Separation of Hafnium From Zirconium by Anion Exchange

Abstract

The results of a systematic survey of the elution of hafnium and zirconium in diluted sulfuric acid, and in solutions of hydrochloric and sulfuric acids in water, are presented. The data characterize the behavior of the sulfate anion complexes of these elements on a strong quaternary-amine anion-exchange resin column. The possibility of separating these elements is demonstrated.

1. Introduction

G. Hevesy has written that [6]1 “In view of the great similarity between hafnium and zirconium, it is hardly possible to separate these two elements in a single operation.” A simple one-step separation adequate for analytical work has still to be developed for hafnium-zirconium mixtures, although recent work employing ion exchange has developed suitable methods for the separation of niobium from tantalum [5, 9, 10] and of molybdenum from tungsten [2, 9, 10], and a promising start has even been made on separating the rare earths [12].

Previous work on zirconium-hafnium mixtures has shown that fractionation on anion-exchange resins can be obtained by elution with aqueous solutions of hydrochloric and hydrofluoric acids [7, 8]; or by using diluted sulfuric acid, or nitric-citric acid solutions on cation-exchange resin-columns [1, 11]. Preliminary work has shown that it is not feasible, within convenient column parameters and eluant acidities, to obtain a one-step separation in a hydrochloric acid medium, in hydrochloric-hydrofluoric acid solutions, or in sulfuric-hydrofluoric acid solutions.

### Questions
A. In the hafnium-zirconium separation passage, rewrite the paragraph beginning "Previous work on zirconium-hafnium mixtures" as a short bulleted list that keeps its main facts.
B. Continue the passage on separating hafnium from zirconium by anion exchange, starting after its final sentence.
The source records are separate material and have no connection to the passage on hafnium and zirconium.

(Source records)
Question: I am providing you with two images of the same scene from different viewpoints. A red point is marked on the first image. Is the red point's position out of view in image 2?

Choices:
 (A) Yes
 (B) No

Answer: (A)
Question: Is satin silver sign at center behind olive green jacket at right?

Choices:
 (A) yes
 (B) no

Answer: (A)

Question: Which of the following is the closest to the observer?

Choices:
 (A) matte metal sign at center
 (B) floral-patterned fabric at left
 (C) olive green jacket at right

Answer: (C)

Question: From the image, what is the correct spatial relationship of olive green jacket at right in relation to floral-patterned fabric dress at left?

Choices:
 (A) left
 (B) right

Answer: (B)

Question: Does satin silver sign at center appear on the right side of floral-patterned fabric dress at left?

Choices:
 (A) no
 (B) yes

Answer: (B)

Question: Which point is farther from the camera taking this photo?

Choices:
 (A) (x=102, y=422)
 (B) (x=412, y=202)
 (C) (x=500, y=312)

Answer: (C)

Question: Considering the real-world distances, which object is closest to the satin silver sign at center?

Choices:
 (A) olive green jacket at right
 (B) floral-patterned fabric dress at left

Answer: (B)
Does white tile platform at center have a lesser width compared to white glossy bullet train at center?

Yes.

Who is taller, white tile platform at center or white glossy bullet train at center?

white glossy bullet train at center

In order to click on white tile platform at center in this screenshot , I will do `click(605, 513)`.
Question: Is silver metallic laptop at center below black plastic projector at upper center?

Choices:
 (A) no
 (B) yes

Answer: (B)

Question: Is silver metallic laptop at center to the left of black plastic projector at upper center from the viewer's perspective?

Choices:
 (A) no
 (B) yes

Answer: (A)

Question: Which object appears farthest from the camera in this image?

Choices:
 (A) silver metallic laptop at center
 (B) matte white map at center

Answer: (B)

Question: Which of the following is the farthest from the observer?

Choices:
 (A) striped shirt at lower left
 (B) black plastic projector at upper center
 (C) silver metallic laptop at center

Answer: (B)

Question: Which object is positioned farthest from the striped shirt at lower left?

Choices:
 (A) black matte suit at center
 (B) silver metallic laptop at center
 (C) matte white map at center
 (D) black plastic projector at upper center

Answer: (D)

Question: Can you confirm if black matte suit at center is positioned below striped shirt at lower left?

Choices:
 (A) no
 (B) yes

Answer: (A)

### Answer list
A.
- Zirconium-hafnium mixtures can be fractionated on anion-exchange resins by elution with aqueous hydrochloric and hydrofluoric acids.
- They can also be fractionated on cation-exchange resin columns with diluted sulfuric acid or nitric-citric acid solutions.
- Preliminary work found that, within convenient column parameters and eluant acidities, a one-step separation is not feasible in hydrochloric acid, hydrochloric-hydrofluoric acid, or sulfuric-hydrofluoric acid solutions.

B.
Several different hydrochloric-sulfuric acid solutions appeared to provide usable separations, but difficulties were encountered which appeared to be associated with the polymerization and eventual hydrolysis of zirconium ions. The results of experiments with sulfuric acid solutions indicate that a satisfactory separation of hafnium from zirconium can be obtained.

2. Experimental Procedures

2.1. Ion-Exchange Columns

The columns used in these experiments were constructed of polystyrene tubes approximately 12 in. long and 1 in. i.d. A simple column can be prepared from such tubing as follows: Insert a piece of polystyrene tubing 6 in. long, $\raisebox{1ex}{$3$}\!\left/ \!\raisebox{-1ex}{$16$}\right.$ in. o.d. (with a $\raisebox{1ex}{$1$}\!\left/ \!\raisebox{-1ex}{$16$}\right.$ in. wall) through a No. 5 waxed, rubber stopper, so that one end of the tubing is flush with the small end of the stopper. Attach another 6 in. length of the same tubing with a 2-in. length of Tygon R tubing. Close the bottom of the one-in. i.d. tube by inserting the rubber stopper. Attach a hose-cock clamp, used to control the flow rate, to the Tygon tubing. Columns suitable for continuous operation have previously been described for both glass [3] and plastic [4] assemblies, and these are convenient to use if a number of analyses are to be performed.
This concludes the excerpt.